«Vloeistof ist bekannt für seine ortsspezifischen Tanzaufführungen im öffentlichen Raum, sowie an unerwarteten Orten wie auf einem Dach über dem Wasser, in Stadtzentren oder rund um und in Autos», erklärt Anja Reinhardt, Tänzerin, Choreografin und künstlerische Leitung von Vloeistof, im Austausch mit dem «Bock». Durch die Verbindung von Tanz mit alltäglichen Umgebungen lade Vloeistof das Publikum ein, Tanz auf innovative und fesselnde Weise zu erleben. Die Zuschauerinnen und Zuschauer würden dabei eine wichtige Rolle spielen und seien oft bewusst oder unbewusst Teil der Aufführung. Dadurch erweitere Vloeistof die Grenzen des Tanzes und dessen Erlebbarkeit.
Im Jahr 2000 gründeten der Niederländer Yuri Bongers und die Toggenburgerin Anja Reinhardt in Tilburg (NL) die Tanzorganisation Vloeistof. Das Erbe des Mitbegründer Yuri Bongers ehrend, setze sich Vloeistof auf zu- und eingängliche Weise mit gesellschaftlichen Themen auseinander.

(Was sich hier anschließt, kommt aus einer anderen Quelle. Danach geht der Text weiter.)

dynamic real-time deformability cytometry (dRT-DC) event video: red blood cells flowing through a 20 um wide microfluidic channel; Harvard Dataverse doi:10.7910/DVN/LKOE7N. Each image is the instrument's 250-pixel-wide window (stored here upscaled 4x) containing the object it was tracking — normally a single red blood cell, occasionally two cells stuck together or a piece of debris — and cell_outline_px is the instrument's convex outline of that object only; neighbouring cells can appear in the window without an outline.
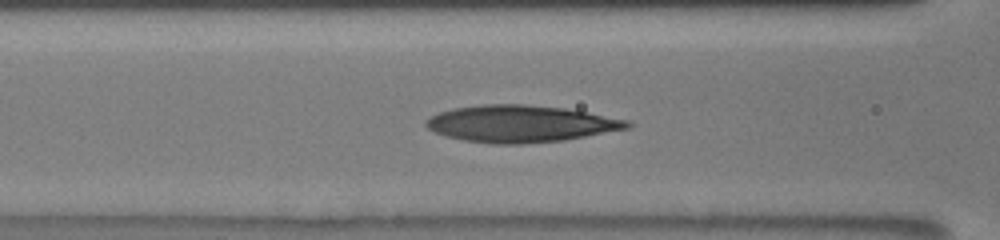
{"species": "human", "species_latin": "Homo sapiens", "temperature_condition": "room temperature", "stored_images_in_passage": 50, "camera_frame_rate_fps": 3000, "um_per_image_px": 0.085, "donor": {"sex": "male"}, "frame": {"image": 1, "passage_image": 26, "time_ms": 8.333, "image_size_px": [1000, 240], "cell_outline_px": [[632, 124], [628, 128], [564, 140], [520, 144], [496, 144], [464, 140], [444, 136], [428, 128], [424, 124], [424, 120], [440, 112], [452, 108], [484, 104], [524, 104], [564, 108], [632, 120]], "centroid_in_image_um": [44.25, 10.51], "position_along_channel_um": 122.4, "area_um2": 43.23}}
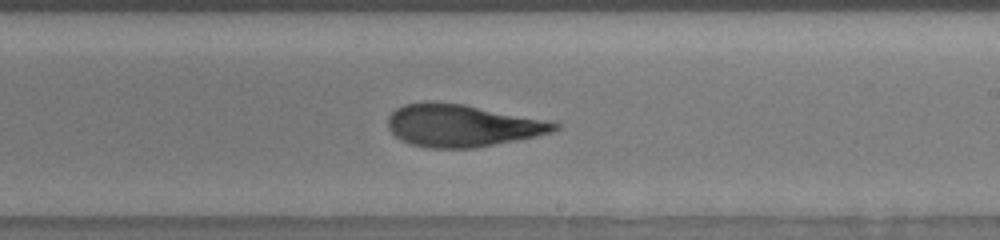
{"frame": {"image": 2, "passage_image": 36, "time_ms": 11.667, "image_size_px": [1000, 240], "cell_outline_px": [[560, 128], [552, 132], [536, 136], [476, 148], [428, 148], [412, 144], [400, 140], [388, 128], [388, 116], [396, 108], [404, 104], [424, 100], [436, 100], [464, 104], [556, 120], [560, 124]], "centroid_in_image_um": [39.33, 10.64], "position_along_channel_um": 249.7, "area_um2": 42.08}}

«Den öffentlichen Raum sieht Vloeistof als ein Labor, um den Umgang mit den ‹Komplexitäten› des Zusammenlebens zu erlernen», sagt Reinhardt über die Tanzorganisation. Der öffentliche Raum biete für sie eine interessante Bühne, weil da Menschen zusammenkommen, und unterschiedliche Lebensstile, Standpunkte, Ansichten, Meinungen sowie manchmal auch Vorurteile aufeinandertreffen. Das Abenteuer ihrer Vorstellungen beginne damit, aus der eigenen ‹Blase› herauszutreten.
Die Umwelt im Fokus
Jede Show, die Vloeistof konzipiert, habe ein Kernthema. Dennoch gäbe es einen roten Faden, der sich durch alle Arbeiten ziehe, stellt die Choreografin klar: «Die Umwelt und unsere Beziehung zur Umwelt sind Themen, welche in mehreren von unseren Projekten eine grosse Rolle spielen, wie etwa bei ‹Wegwerfwelt›, ‹Green Journey› und ‹Hersenvakantie›.» Letzteres fokussiere sich speziell auf die Beziehung zum Boden. Zwei Tänzer würden sich bodennah durch den öffentlichen Raum bewegen und dabei verletzlich, rebellisch und hypnotisch zugleich wirken. Die Verschmelzung von Tanz, Klang und Raum führe zu einer Erfahrung, welche die Beziehung zum Boden und zu gesellschaftlichen Realitäten hinterfrage.
Haus ohne Halt
«Während eines Brainstormings zu einer Projekteingabe, fesselte uns das Bild vom Hausdach im Wasser. Vor fast zehn Jahren führten wir deshalb das Projekt mit dem Titel ‹Wir leben fröhlich weiter› an der Boschparade in Den Bosch auf.» Dieser Auftritt an der Kunstparade im Wasser, könne als Prototyp für «Sliding Slope» angesehen werden, schildert die Tänzerin dessen Geburtsstunde: «Wir hatten damals das Gefühl, dass die Menschheit an einem Wendepunkt steht, es aber nicht wahrhaben möchte.» Das Hausdach im Wasser habe eine starke Wirkung auf sie gehabt. Das Haus als Symbol von Geborgenheit, wirke aufgrund dessen, dass nur noch das schräge Dach aus der Flut rage und «Halt» biete, plötzlich unwirtlich. Den Elementen Sonne, Regen und Wind ausgesetzt, biete das Haus den passenden Rahmen für dieses unterdessen in Politik und Medien prominenter vertretene Thema.
«Auf dem rutschigen Untergrund kämpfen vier Menschen ums Überleben. Werden Sie es schaffen? Wer wird versuchen für alle eine Lösung zu finden und wer will nur seine eigene Haut retten?» Die Inszenierung spiele mit Motiven wie Verletzlichkeit, Balance und Spannung. «Es geht um Kontrollverlust und das vielleicht grösste Talent der Menschheit: die Verleugnung dessen, was wir selbst geschaffen haben», beschreibt Anja Reinhardt das Leitthema von «Hellend Vlak» (Sliding Slope).
Die Aufführung auf dem rutschigen Dach, welches als Metapher für den instabilen Zustand unserer Zeit diene, feiert an den Schaffhauser Kulturtage Schweizer Premiere.